SoftBank has implemented a machine learning based method for radio access network design from Ericsson.
The service groups cells in clusters and takes statistics from cell overlapping and potential to use carrier aggregation between cells into account, thus reducing operational expenditure and improving network performance. Compared to traditional network design methods, it cut the lead time by 40 percent, claims Ericsson.
The foundation for the method is a thorough analysis of the actual radio network environment, for example taking cell coverage overlap, signal strength and receive diversity into consideration. The high number of possible relations between cells as well as considerations for network evolution, calls for substantial computational power and state-of-the-art machine learning techniques.
This highly complex task was a tremendous challenge that Ericsson solved by implementing a cutting-edge design concept based on network graph machine learning algorithm (community detection) that Ericsson has now patented.
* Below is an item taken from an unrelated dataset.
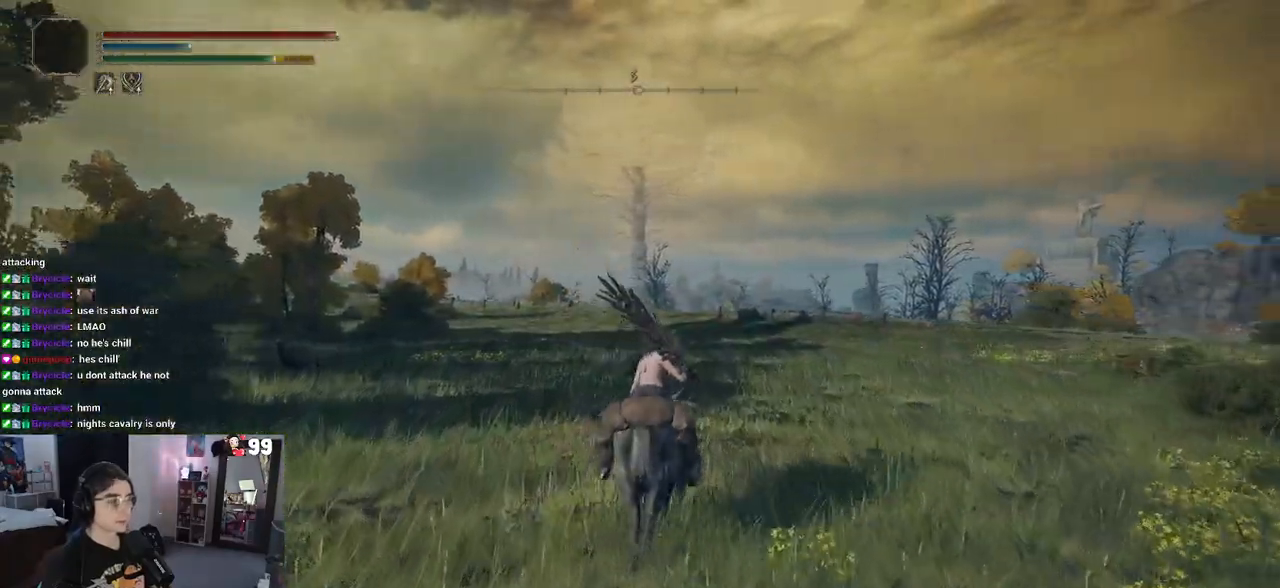
{"buttons": [], "left_stick": "up", "right_stick": "center", "events": [[133, "right_stick", "left"], [300, "right_stick", "center"]]}
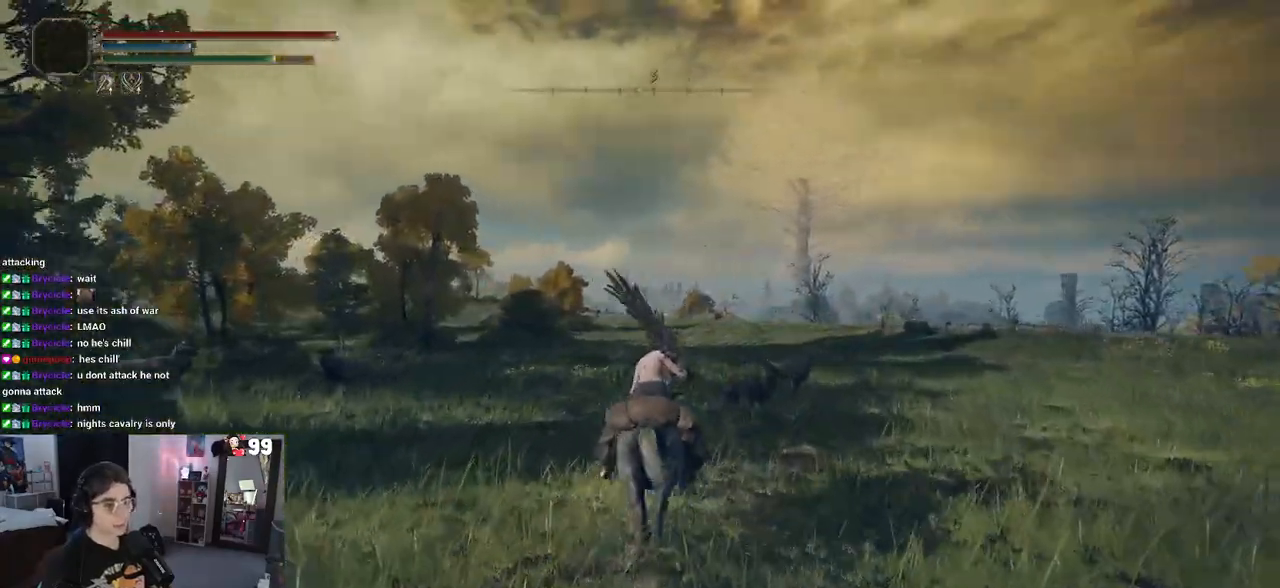
{"buttons": [], "left_stick": "up", "right_stick": "left", "events": [[283, "right_stick", "left"]]}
Despite these challenges, SoftBank was able to automate the process for radio access network design with Ericsson’s service. Big data analytics was applied to a cluster of 2000 radio cells and data was analyzed for the optimal configuration.
Ericsson is combining extensive radio networks competence with the latest machine learning advances to provide a key differentiator for customers on the road to automation.
To support Ericsson’s global strategy to bring machine intelligence into different streams, Ericsson Network Design and Optimization is running an Artificial Intelligence Accelerator Lab, hosted in Japan and Sweden, looking to develop these use cases.